Text provided >>

[Start of section]

A Note to My LDS Friends about the Trinity

Dear Friend,

Over the past 21 years of ministry in Utah, I have enjoyed the robust discussion we have on issues surrounding doctrine and the church. More than a few of you have made the attempt to “convert” me, and in fairness, I have not been coy about my desire to see you converted either. So what I am about to say comes out of the numerous conversations about God and the Bible we have had in my living room, in my office, or at a restaurant.

It seems to me that you believe the doctrine of the Trinity to be my Achilles’ heel. You might even believe the Trinity to be the strongest argument against orthodox Christianity. I will admit that I am relying more on anecdotal experience than hard evidence or statistics, but every time a Mormon friend – and over the years I have been blessed to make many friends here in Utah – attempts to convert me, the Trinity is always the starting point of the conversation.

Let me just say that I think I understand why you want to start there. The doctrine of the Trinity is absolutely the most difficult of all the doctrines of orthodox Christianity. You have probably noticed that even those who claim to believe in the Trinity struggle to explain exactly what they believe about the Trinity. I will not deny that the doctrine is difficult or even counterintuitive – you might think it untenable. And along with that, you probably recognize that the doctrine of the Trinity is the sine qua non of the Christian faith, the point on which all other points depend. Unless we know Who God is, we have nothing.

As a friend, I want to offer two things in this short epistle. First, I want to give you a brief sketch of the orthodox doctrine of the Trinity held by the historic Christian faith. This doctrine, by the way, was held long before Nicea. The word Trinity itself is found more than 100 times in the writings of the ante-Nicean fathers who date all the way back to Polycarp, a disciple of John the Apostle. So the doctrine was not invented at Nicea, only clarified in response to the heretic Arius. After I have related the doctrine, I want to explain why I believe that the doctrine of the Trinity proves the truth of the orthodox Christian faith. I will strive to be brief.

The Doctrine

The Bible clearly teaches that there is but one God only (Deuteronomy 6:4; Isaiah 43:10; 44:6-8; 45:6). Yet in the Bible, we find three distinct Persons who are all called God and considered to be equally God with each other – they are the Father, the Son, and the Holy Spirit. The Father is called God (John 6:27; Romans 1:7; Galatians 1:1), the Son is called God (John 1:1, 14; Philippians 2:5-6; Colossians 1:15-19; I Timothy 3:16; Hebrews 1:3), and the Holy Spirit is called God (Acts 5:3-4). Thus, the orthodox statement of the Trinity is that there are three persons in the Godhead, the Father, the Son, and the Holy Spirit and that these three are one God, the same in essence, equal in power and glory. In our understanding of the Trinity, we must not confuse the Persons, and we must not divide at all the divine essence. Each person in the Godhead is distinct from the others – the Father is not the Son and is not the Holy Spirit; the Son is not the Father or the Holy Spirit, and the Holy Spirit is not the Father or the Son. Yet the Father is fully God, the Son is fully God, and the Holy Spirit is fully God. Of Jesus Christ, Colossians 2:9 says,

For in him dwelleth all the fulness of the Godhead bodily.

[End of section]

Data for review >>
[Start of section]

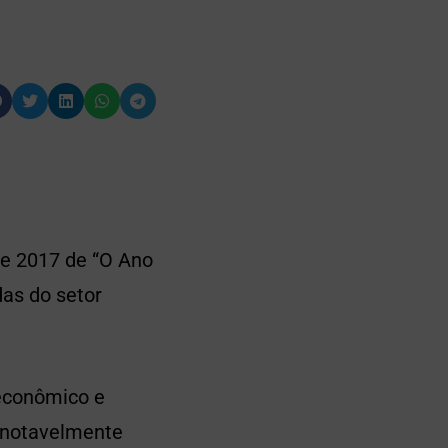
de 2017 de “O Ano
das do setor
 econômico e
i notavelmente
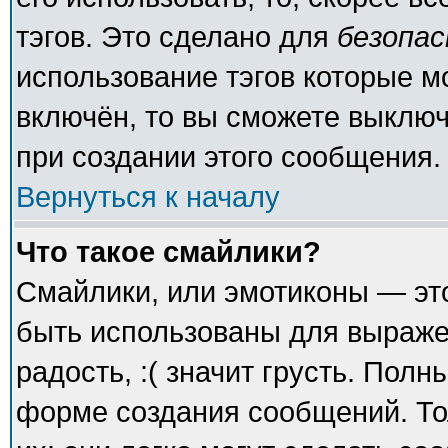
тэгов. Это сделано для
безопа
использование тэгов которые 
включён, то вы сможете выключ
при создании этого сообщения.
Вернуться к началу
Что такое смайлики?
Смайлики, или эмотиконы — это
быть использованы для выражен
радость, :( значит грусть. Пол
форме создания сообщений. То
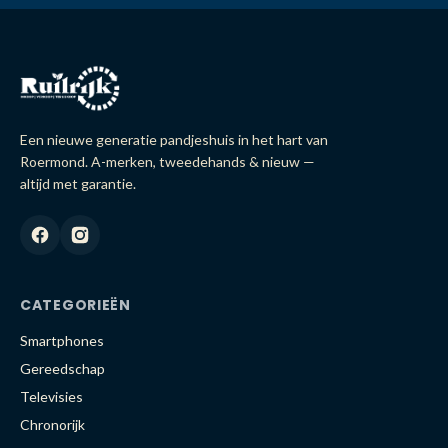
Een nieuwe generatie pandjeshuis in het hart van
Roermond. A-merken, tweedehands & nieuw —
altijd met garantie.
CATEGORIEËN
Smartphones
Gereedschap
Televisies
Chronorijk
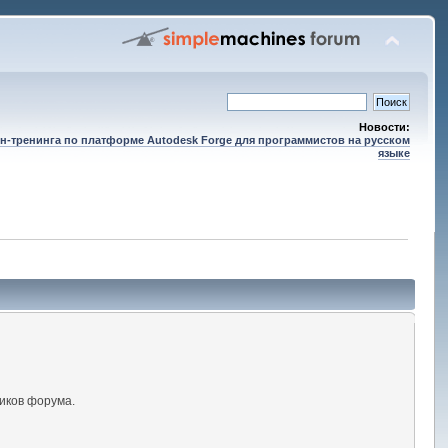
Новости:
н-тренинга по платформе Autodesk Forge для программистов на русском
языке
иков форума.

[End of section]
[Start of section]

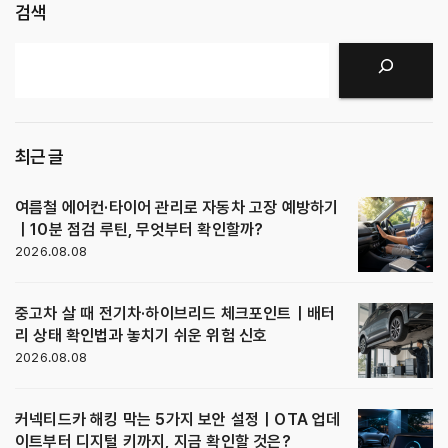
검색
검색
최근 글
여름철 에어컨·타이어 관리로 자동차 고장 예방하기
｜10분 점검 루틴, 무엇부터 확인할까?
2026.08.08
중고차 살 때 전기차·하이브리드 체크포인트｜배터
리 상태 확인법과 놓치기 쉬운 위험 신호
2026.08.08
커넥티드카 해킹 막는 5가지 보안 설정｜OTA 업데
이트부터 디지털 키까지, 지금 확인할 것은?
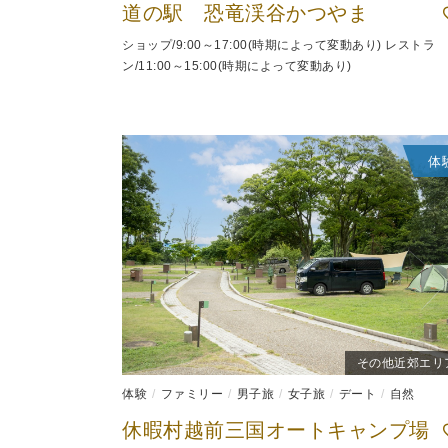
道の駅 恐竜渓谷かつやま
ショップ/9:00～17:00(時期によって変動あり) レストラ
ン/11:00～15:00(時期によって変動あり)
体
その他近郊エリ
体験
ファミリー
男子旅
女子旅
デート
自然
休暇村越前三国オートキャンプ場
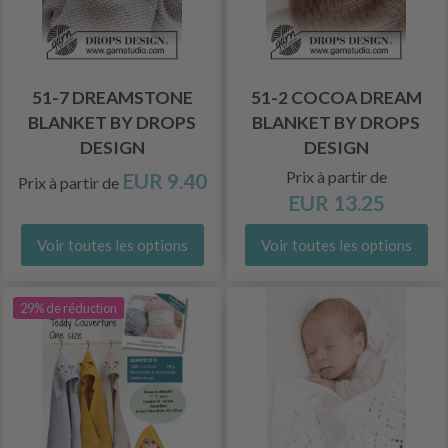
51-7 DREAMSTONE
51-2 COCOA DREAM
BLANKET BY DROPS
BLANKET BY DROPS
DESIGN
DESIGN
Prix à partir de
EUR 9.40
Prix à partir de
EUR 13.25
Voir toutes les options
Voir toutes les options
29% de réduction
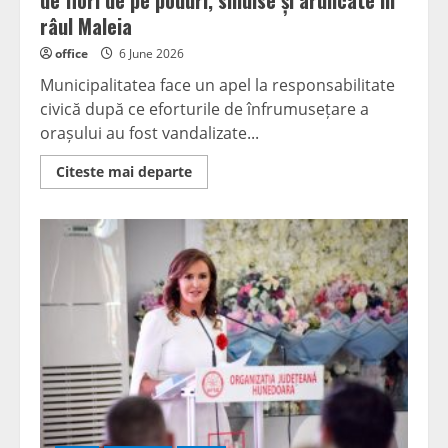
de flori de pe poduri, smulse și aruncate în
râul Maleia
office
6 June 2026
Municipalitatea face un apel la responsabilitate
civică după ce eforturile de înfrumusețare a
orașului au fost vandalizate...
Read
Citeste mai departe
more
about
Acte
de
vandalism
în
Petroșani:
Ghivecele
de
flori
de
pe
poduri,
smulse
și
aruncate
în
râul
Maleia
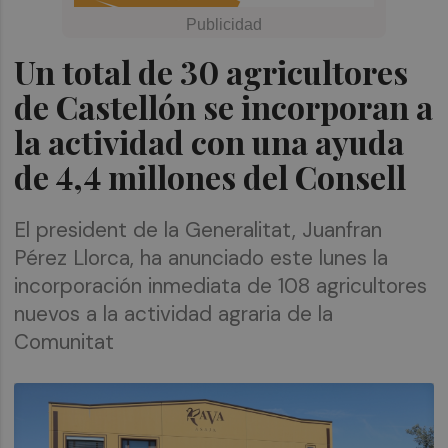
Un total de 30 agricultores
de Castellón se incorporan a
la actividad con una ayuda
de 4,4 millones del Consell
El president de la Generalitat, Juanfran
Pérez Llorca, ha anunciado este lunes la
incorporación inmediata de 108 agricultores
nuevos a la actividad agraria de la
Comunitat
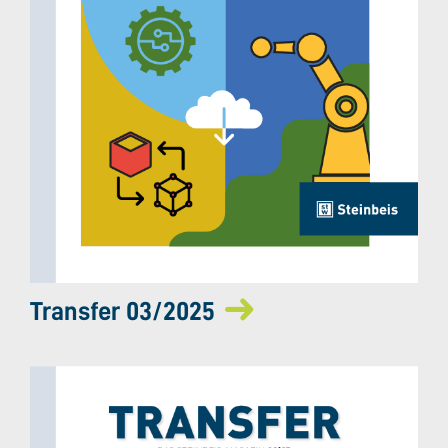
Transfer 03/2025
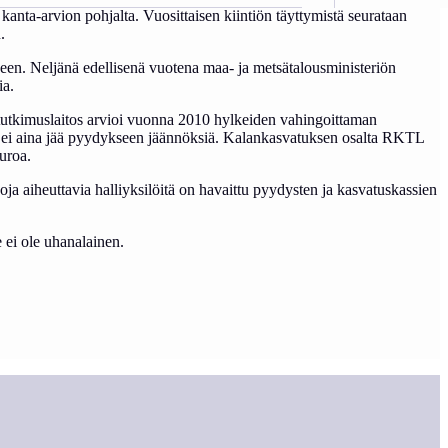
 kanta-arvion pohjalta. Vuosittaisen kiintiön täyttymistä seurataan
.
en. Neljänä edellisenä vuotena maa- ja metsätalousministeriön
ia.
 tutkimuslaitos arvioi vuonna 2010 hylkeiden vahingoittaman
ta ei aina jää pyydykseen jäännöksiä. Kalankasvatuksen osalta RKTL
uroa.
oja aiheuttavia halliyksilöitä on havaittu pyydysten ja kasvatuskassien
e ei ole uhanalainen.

[End of section]

Assigned task A >>
Answer these from the letter on the Trinity:
(i) For how many years has the writer been in ministry in Utah?
(ii) How many times is the word Trinity found in the writings of the ante-Nicean fathers?
(iii) Which passage is cited for the Holy Spirit being called God?
Assigned task B >> Write out the part of the letter on the Trinity starting with "As a friend, I" and going on through "to be brief.".
Draw only on the letter on the Trinity, not the listing.

Expected output A >>
(i) 21 years
(ii) More than 100 times
(iii) Acts 5:3-4

Expected output B >>
As a friend, I want to offer two things in this short epistle. First, I want to give you a brief sketch of the orthodox doctrine of the Trinity held by the historic Christian faith. This doctrine, by the way, was held long before Nicea. The word Trinity itself is found more than 100 times in the writings of the ante-Nicean fathers who date all the way back to Polycarp, a disciple of John the Apostle. So the doctrine was not invented at Nicea, only clarified in response to the heretic Arius. After I have related the doctrine, I want to explain why I believe that the doctrine of the Trinity proves the truth of the orthodox Christian faith. I will strive to be brief.